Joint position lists
———

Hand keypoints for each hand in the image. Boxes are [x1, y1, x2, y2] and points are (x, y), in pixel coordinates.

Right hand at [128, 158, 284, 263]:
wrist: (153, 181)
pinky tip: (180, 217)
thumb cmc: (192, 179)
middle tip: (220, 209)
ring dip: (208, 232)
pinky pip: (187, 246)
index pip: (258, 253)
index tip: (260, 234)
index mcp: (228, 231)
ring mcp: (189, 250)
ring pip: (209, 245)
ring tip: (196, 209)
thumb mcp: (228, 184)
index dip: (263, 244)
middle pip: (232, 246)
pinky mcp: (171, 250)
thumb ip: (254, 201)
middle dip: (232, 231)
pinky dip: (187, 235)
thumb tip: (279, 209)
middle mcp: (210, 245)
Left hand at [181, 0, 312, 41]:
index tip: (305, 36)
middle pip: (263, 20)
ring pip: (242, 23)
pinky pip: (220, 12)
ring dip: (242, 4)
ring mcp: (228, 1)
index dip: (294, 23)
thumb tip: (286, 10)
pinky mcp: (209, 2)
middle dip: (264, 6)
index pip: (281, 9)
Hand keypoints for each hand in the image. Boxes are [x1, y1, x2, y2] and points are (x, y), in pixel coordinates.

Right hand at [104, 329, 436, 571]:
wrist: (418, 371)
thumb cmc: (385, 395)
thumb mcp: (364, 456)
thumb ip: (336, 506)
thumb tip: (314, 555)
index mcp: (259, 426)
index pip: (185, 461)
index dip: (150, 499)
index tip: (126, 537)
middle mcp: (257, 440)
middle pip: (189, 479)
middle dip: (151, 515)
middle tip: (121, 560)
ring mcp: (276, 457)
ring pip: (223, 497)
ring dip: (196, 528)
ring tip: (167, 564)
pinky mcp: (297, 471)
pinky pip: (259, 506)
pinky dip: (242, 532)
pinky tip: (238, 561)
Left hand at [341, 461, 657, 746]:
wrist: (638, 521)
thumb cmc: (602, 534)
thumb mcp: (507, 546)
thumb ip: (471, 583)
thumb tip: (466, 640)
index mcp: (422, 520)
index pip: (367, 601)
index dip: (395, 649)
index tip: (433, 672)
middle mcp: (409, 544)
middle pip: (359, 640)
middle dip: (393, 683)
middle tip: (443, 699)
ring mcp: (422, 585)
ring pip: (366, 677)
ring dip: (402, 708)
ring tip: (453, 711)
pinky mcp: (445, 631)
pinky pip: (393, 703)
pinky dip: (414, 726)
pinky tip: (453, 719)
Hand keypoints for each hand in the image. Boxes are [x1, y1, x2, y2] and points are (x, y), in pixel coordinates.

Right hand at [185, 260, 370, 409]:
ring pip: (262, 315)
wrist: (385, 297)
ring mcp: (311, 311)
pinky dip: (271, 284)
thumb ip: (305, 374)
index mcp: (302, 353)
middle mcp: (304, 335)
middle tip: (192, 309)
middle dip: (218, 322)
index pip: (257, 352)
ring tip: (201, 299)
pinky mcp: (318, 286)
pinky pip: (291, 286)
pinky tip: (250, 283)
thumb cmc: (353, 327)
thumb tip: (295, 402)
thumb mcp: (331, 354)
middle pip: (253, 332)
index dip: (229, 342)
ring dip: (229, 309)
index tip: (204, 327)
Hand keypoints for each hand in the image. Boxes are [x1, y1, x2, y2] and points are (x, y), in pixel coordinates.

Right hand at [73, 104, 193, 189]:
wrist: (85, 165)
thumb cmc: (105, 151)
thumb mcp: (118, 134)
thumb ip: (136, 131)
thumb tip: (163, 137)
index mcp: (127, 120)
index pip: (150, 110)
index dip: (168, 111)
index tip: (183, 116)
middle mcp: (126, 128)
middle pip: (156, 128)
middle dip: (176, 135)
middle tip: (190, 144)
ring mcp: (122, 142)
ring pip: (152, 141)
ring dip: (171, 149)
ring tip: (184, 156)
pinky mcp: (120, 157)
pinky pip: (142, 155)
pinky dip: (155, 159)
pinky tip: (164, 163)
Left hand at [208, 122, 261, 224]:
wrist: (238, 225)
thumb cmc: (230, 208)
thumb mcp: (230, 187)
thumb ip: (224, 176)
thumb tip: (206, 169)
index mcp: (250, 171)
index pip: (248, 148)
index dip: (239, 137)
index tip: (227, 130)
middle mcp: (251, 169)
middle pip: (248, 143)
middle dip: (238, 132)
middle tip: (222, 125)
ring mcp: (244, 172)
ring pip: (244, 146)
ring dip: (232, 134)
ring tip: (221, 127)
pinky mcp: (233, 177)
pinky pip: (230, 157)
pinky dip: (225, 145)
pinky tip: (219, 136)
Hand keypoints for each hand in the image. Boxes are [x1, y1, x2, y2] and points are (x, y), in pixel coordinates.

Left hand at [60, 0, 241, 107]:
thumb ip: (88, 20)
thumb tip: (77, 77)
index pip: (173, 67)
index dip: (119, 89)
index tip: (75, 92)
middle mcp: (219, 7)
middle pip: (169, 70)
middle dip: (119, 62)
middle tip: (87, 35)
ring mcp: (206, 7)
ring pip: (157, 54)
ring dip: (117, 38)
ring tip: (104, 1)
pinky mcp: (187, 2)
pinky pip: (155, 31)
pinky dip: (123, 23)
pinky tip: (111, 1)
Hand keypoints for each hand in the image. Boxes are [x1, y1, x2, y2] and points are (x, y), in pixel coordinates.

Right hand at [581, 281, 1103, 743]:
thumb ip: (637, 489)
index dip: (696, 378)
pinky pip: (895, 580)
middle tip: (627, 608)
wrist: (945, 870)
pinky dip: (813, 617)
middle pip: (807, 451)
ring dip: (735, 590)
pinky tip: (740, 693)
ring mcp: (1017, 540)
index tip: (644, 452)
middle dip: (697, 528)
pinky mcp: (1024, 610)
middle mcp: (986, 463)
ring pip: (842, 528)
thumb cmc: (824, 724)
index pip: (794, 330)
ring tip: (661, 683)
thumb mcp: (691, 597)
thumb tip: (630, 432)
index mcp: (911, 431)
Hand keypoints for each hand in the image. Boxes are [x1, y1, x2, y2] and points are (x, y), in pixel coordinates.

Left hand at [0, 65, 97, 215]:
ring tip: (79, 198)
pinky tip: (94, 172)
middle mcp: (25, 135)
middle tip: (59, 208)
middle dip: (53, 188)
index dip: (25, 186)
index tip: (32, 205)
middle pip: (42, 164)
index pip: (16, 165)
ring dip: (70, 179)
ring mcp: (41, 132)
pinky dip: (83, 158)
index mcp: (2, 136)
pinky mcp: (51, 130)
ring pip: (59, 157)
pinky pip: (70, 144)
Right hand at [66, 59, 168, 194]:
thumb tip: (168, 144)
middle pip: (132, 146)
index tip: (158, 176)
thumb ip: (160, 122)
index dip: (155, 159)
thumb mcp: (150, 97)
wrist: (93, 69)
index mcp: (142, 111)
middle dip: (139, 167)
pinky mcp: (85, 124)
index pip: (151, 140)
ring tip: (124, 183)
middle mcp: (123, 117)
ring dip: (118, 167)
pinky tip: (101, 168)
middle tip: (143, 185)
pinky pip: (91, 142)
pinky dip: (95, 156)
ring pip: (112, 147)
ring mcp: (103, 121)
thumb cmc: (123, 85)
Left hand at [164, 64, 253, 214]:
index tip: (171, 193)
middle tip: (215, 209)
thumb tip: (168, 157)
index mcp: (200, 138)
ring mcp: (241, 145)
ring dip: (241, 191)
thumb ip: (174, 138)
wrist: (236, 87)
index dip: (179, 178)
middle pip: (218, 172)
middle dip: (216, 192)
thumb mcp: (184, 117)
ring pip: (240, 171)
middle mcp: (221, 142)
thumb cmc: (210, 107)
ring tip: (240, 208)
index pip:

———

> **Task goal**: Output only an exact transcription of the lines above from the one with "pinky pip: (393, 703)" up to and including the one with "middle tip: (192, 309)".

> **Answer area**:
pinky pip: (393, 703)
pinky dip: (414, 726)
pinky tip: (453, 719)
Hand keypoints for each hand in the image. Boxes are [x1, y1, x2, y2] and points are (x, y), in pixel coordinates.

Right hand at [185, 260, 370, 409]:
ring pip: (262, 315)
wrist: (385, 297)
ring mcp: (311, 311)
pinky dip: (271, 284)
thumb ip: (305, 374)
index mcp: (302, 353)
middle mcp: (304, 335)
middle tip: (192, 309)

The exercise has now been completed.